[Data entries]
##########
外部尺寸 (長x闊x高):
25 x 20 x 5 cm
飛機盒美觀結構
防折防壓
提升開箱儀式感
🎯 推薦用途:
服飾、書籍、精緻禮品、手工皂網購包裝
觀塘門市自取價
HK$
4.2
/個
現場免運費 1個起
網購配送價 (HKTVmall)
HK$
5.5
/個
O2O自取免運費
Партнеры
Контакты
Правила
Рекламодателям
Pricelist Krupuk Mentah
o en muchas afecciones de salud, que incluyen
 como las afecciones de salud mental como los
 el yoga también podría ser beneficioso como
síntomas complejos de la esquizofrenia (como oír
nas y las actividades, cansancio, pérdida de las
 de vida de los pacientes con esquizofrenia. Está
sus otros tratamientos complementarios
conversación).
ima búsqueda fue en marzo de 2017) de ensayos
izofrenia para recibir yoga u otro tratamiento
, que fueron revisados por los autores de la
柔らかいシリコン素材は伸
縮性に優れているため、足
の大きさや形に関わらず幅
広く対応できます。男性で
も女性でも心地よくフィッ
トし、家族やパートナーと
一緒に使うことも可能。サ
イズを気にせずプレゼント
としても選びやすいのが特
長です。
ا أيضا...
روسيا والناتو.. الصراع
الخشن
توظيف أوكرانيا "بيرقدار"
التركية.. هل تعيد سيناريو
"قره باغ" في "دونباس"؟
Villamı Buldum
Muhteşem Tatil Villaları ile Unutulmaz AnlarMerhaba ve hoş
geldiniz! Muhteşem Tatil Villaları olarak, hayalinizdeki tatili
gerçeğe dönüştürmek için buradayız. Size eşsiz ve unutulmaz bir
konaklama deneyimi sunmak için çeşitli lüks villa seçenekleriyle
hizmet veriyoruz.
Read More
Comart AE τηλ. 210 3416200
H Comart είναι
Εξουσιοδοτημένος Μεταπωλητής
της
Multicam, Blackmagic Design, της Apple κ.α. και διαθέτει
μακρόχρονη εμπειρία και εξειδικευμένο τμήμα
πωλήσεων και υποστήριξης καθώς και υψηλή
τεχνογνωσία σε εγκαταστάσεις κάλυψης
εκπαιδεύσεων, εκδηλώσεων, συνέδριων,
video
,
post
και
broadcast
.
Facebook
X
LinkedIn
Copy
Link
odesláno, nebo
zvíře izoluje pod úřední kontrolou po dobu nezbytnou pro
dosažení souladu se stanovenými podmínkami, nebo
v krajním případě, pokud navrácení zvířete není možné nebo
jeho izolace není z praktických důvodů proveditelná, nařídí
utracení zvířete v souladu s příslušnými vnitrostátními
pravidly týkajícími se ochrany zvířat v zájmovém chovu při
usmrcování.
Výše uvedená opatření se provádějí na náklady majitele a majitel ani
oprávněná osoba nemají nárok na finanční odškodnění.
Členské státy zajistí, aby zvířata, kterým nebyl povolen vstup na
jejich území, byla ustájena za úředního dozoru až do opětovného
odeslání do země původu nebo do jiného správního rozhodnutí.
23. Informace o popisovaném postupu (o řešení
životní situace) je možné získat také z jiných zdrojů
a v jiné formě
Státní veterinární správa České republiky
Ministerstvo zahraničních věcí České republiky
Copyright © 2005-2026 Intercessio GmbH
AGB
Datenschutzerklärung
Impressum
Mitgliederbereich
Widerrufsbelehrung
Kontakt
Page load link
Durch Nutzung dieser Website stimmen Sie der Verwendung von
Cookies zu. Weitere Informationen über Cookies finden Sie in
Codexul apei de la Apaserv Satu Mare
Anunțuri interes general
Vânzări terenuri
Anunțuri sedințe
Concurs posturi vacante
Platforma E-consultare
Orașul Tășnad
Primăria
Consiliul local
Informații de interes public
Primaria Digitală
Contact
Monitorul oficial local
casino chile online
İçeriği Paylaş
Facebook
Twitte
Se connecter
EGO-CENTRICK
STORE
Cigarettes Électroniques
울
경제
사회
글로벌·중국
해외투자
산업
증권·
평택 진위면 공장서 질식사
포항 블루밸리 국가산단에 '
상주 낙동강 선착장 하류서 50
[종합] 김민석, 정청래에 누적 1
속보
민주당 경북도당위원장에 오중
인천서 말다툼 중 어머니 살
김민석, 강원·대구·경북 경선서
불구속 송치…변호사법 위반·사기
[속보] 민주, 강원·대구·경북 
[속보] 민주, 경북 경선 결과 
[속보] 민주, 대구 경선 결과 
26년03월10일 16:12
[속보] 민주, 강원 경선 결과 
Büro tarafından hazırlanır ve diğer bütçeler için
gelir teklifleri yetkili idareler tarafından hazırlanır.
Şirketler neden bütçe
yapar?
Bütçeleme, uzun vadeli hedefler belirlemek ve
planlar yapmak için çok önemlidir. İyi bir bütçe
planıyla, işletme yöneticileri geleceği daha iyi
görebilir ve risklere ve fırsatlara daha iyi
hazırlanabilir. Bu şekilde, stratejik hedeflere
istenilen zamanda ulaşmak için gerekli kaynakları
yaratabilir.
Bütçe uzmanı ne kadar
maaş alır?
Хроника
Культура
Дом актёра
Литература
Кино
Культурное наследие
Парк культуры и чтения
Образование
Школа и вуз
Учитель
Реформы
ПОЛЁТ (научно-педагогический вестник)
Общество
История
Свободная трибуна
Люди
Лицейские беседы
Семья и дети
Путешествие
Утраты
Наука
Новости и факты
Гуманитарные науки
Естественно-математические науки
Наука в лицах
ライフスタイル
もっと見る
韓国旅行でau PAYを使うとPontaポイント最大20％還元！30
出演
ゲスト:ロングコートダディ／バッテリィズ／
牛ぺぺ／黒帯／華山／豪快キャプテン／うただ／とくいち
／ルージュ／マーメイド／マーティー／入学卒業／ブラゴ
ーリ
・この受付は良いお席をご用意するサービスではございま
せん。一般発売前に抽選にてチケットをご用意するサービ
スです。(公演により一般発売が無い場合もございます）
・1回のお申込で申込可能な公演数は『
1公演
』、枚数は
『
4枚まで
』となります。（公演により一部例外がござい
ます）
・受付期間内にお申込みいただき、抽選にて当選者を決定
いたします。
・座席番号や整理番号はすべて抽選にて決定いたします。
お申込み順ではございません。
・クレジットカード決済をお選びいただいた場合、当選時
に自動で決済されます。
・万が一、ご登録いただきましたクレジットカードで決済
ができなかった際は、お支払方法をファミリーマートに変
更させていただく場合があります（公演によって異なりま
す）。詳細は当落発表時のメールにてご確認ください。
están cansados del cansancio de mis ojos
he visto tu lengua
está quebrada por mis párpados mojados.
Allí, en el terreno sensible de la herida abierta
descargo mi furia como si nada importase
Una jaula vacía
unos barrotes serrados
##########
:: TASK INSTRUCTIONS ::
The required output is the full set of entries, reproduced verbatim.

:: RESPONSE BELOW ::
外部尺寸 (長x闊x高):
25 x 20 x 5 cm
飛機盒美觀結構
防折防壓
提升開箱儀式感
🎯 推薦用途:
服飾、書籍、精緻禮品、手工皂網購包裝
觀塘門市自取價
HK$
4.2
/個
現場免運費 1個起
網購配送價 (HKTVmall)
HK$
5.5
/個
O2O自取免運費
Партнеры
Контакты
Правила
Рекламодателям
Pricelist Krupuk Mentah
o en muchas afecciones de salud, que incluyen
 como las afecciones de salud mental como los
 el yoga también podría ser beneficioso como
síntomas complejos de la esquizofrenia (como oír
nas y las actividades, cansancio, pérdida de las
 de vida de los pacientes con esquizofrenia. Está
sus otros tratamientos complementarios
conversación).
ima búsqueda fue en marzo de 2017) de ensayos
izofrenia para recibir yoga u otro tratamiento
, que fueron revisados por los autores de la
柔らかいシリコン素材は伸
縮性に優れているため、足
の大きさや形に関わらず幅
広く対応できます。男性で
も女性でも心地よくフィッ
トし、家族やパートナーと
一緒に使うことも可能。サ
イズを気にせずプレゼント
としても選びやすいのが特
長です。
ا أيضا...
روسيا والناتو.. الصراع
الخشن
توظيف أوكرانيا "بيرقدار"
التركية.. هل تعيد سيناريو
"قره باغ" في "دونباس"؟
Villamı Buldum
Muhteşem Tatil Villaları ile Unutulmaz AnlarMerhaba ve hoş
geldiniz! Muhteşem Tatil Villaları olarak, hayalinizdeki tatili
gerçeğe dönüştürmek için buradayız. Size eşsiz ve unutulmaz bir
konaklama deneyimi sunmak için çeşitli lüks villa seçenekleriyle
hizmet veriyoruz.
Read More
Comart AE τηλ. 210 3416200
H Comart είναι
Εξουσιοδοτημένος Μεταπωλητής
της
Multicam, Blackmagic Design, της Apple κ.α. και διαθέτει
μακρόχρονη εμπειρία και εξειδικευμένο τμήμα
πωλήσεων και υποστήριξης καθώς και υψηλή
τεχνογνωσία σε εγκαταστάσεις κάλυψης
εκπαιδεύσεων, εκδηλώσεων, συνέδριων,
video
,
post
και
broadcast
.
Facebook
X
LinkedIn
Copy
Link
odesláno, nebo
zvíře izoluje pod úřední kontrolou po dobu nezbytnou pro
dosažení souladu se stanovenými podmínkami, nebo
v krajním případě, pokud navrácení zvířete není možné nebo
jeho izolace není z praktických důvodů proveditelná, nařídí
utracení zvířete v souladu s příslušnými vnitrostátními
pravidly týkajícími se ochrany zvířat v zájmovém chovu při
usmrcování.
Výše uvedená opatření se provádějí na náklady majitele a majitel ani
oprávněná osoba nemají nárok na finanční odškodnění.
Členské státy zajistí, aby zvířata, kterým nebyl povolen vstup na
jejich území, byla ustájena za úředního dozoru až do opětovného
odeslání do země původu nebo do jiného správního rozhodnutí.
23. Informace o popisovaném postupu (o řešení
životní situace) je možné získat také z jiných zdrojů
a v jiné formě
Státní veterinární správa České republiky
Ministerstvo zahraničních věcí České republiky
Copyright © 2005-2026 Intercessio GmbH
AGB
Datenschutzerklärung
Impressum
Mitgliederbereich
Widerrufsbelehrung
Kontakt
Page load link
Durch Nutzung dieser Website stimmen Sie der Verwendung von
Cookies zu. Weitere Informationen über Cookies finden Sie in
Codexul apei de la Apaserv Satu Mare
Anunțuri interes general
Vânzări terenuri
Anunțuri sedințe
Concurs posturi vacante
Platforma E-consultare
Orașul Tășnad
Primăria
Consiliul local
Informații de interes public
Primaria Digitală
Contact
Monitorul oficial local
casino chile online
İçeriği Paylaş
Facebook
Twitte
Se connecter
EGO-CENTRICK
STORE
Cigarettes Électroniques
울
경제
사회
글로벌·중국
해외투자
산업
증권·
평택 진위면 공장서 질식사
포항 블루밸리 국가산단에 '
상주 낙동강 선착장 하류서 50
[종합] 김민석, 정청래에 누적 1
속보
민주당 경북도당위원장에 오중
인천서 말다툼 중 어머니 살
김민석, 강원·대구·경북 경선서
불구속 송치…변호사법 위반·사기
[속보] 민주, 강원·대구·경북 
[속보] 민주, 경북 경선 결과 
[속보] 민주, 대구 경선 결과 
26년03월10일 16:12
[속보] 민주, 강원 경선 결과 
Büro tarafından hazırlanır ve diğer bütçeler için
gelir teklifleri yetkili idareler tarafından hazırlanır.
Şirketler neden bütçe
yapar?
Bütçeleme, uzun vadeli hedefler belirlemek ve
planlar yapmak için çok önemlidir. İyi bir bütçe
planıyla, işletme yöneticileri geleceği daha iyi
görebilir ve risklere ve fırsatlara daha iyi
hazırlanabilir. Bu şekilde, stratejik hedeflere
istenilen zamanda ulaşmak için gerekli kaynakları
yaratabilir.
Bütçe uzmanı ne kadar
maaş alır?
Хроника
Культура
Дом актёра
Литература
Кино
Культурное наследие
Парк культуры и чтения
Образование
Школа и вуз
Учитель
Реформы
ПОЛЁТ (научно-педагогический вестник)
Общество
История
Свободная трибуна
Люди
Лицейские беседы
Семья и дети
Путешествие
Утраты
Наука
Новости и факты
Гуманитарные науки
Естественно-математические науки
Наука в лицах
ライフスタイル
もっと見る
韓国旅行でau PAYを使うとPontaポイント最大20％還元！30
出演
ゲスト:ロングコートダディ／バッテリィズ／
牛ぺぺ／黒帯／華山／豪快キャプテン／うただ／とくいち
／ルージュ／マーメイド／マーティー／入学卒業／ブラゴ
ーリ
・この受付は良いお席をご用意するサービスではございま
せん。一般発売前に抽選にてチケットをご用意するサービ
スです。(公演により一般発売が無い場合もございます）
・1回のお申込で申込可能な公演数は『
1公演
』、枚数は
『
4枚まで
』となります。（公演により一部例外がござい
ます）
・受付期間内にお申込みいただき、抽選にて当選者を決定
いたします。
・座席番号や整理番号はすべて抽選にて決定いたします。
お申込み順ではございません。
・クレジットカード決済をお選びいただいた場合、当選時
に自動で決済されます。
・万が一、ご登録いただきましたクレジットカードで決済
ができなかった際は、お支払方法をファミリーマートに変
更させていただく場合があります（公演によって異なりま
す）。詳細は当落発表時のメールにてご確認ください。
están cansados del cansancio de mis ojos
he visto tu lengua
está quebrada por mis párpados mojados.
Allí, en el terreno sensible de la herida abierta
descargo mi furia como si nada importase
Una jaula vacía
unos barrotes serrados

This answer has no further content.